BASW has welcomed the recognition by government adviser Louise Casey that many so called “troubled” families need to be better understood and worked with, rather than lectured, but questioned why she needed to tell social workers what many professionals had long been urging the government to understand.
BASW agrees with Ms Casey, in her report for ministers, that social workers should be “on the sofa” with such families, working through their problems, and has been urging government and local authorities to take urgent steps to free practitioners to spend more time in people facing work. The sad reality, however, is that deep cuts have hampered the ability of social workers to spend more time with families on therapeutic interventions.
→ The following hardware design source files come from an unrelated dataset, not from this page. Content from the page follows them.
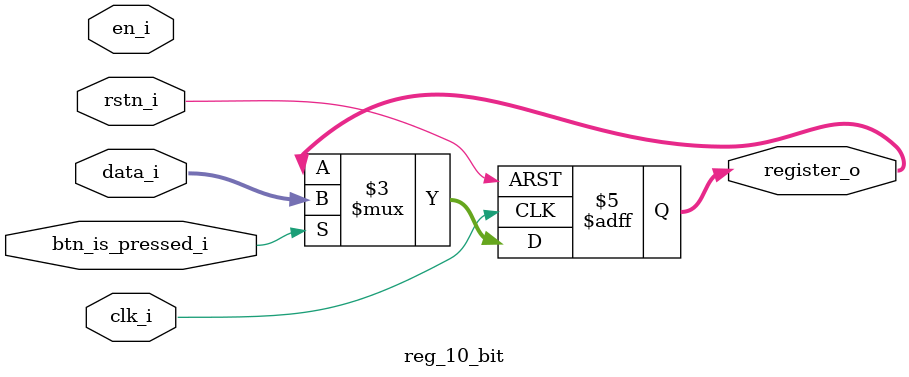
<source format=v>
module reg_10_bit(
    input      [9:0] data_i,             
    input            clk_i,           
    input            rstn_i,           
    input            en_i,      
    input            btn_is_pressed_i,
          
    output reg [9:0] register_o       
    );
  
  
    
  always @( posedge clk_i or negedge rstn_i ) begin
      if ( !rstn_i ) 
        register_o <= 0;
      else if ( btn_is_pressed_i ) 
        register_o <= data_i;
  end 
  
endmodule
</source>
The report highlights 16 case study families with whom Ms Casey spent time, detailing the extent of the chaos many were experiencing, including frequent examples of welfare dependency and sexual abuse dating back generations. The report, Listening to Troubled Families, suggests the need for a new approach to working with the 120,000 families identified as causing significant levels of anti social and sometimes criminal behavior within communities.
BASW England professional officer Nushra Mansuri responded to its publication by saying: “Although we are glad to see a more enlightened approach to working with complex issues presented by vulnerable families, which is infinitely better than the rhetoric of, ‘it’s just common sense, pull yourself together, you have only got yourself to blame’ approach, social workers do not need to be patronised and taught to suck eggs.
“We could have told Louise all of the things that she has found out in her fact finding report. We would add, however, that one of the endemic problems in children’s services has been the policy in the last decade of limiting the impact of frontline social workers by weighing them down in bureaucracy and reducing the time that they could be spending with children and families, and building relationships based on trust.
“Like Louise, we also believe that families have the capacity to change but that means enabling social workers and others to provide sustained support to work with them effectively. Again, she is right to celebrate the small changes that individuals make in their lives and she is very welcome to come and shadow social workers on her journey of discovery about the kind of challenges this work presents.
“The case studies Louise presents patently scream out for early intervention, a range of parenting programmes, therapeutic support and, essentially, time – time for professionals to spend with children and families. Many community based services, such as children’s centres, youth work and voluntary sector projects, are being cut back, which can make all the difference in the lives of children and families.
“We would suggest the government joins its thinking with the Munro reforms, Graeme Allen’s review of social deprivation and Dame Clare Tickell’s. Otherwise, how can we have confidence in the powers that be knowing that the left hand knows what the right hand is doing?”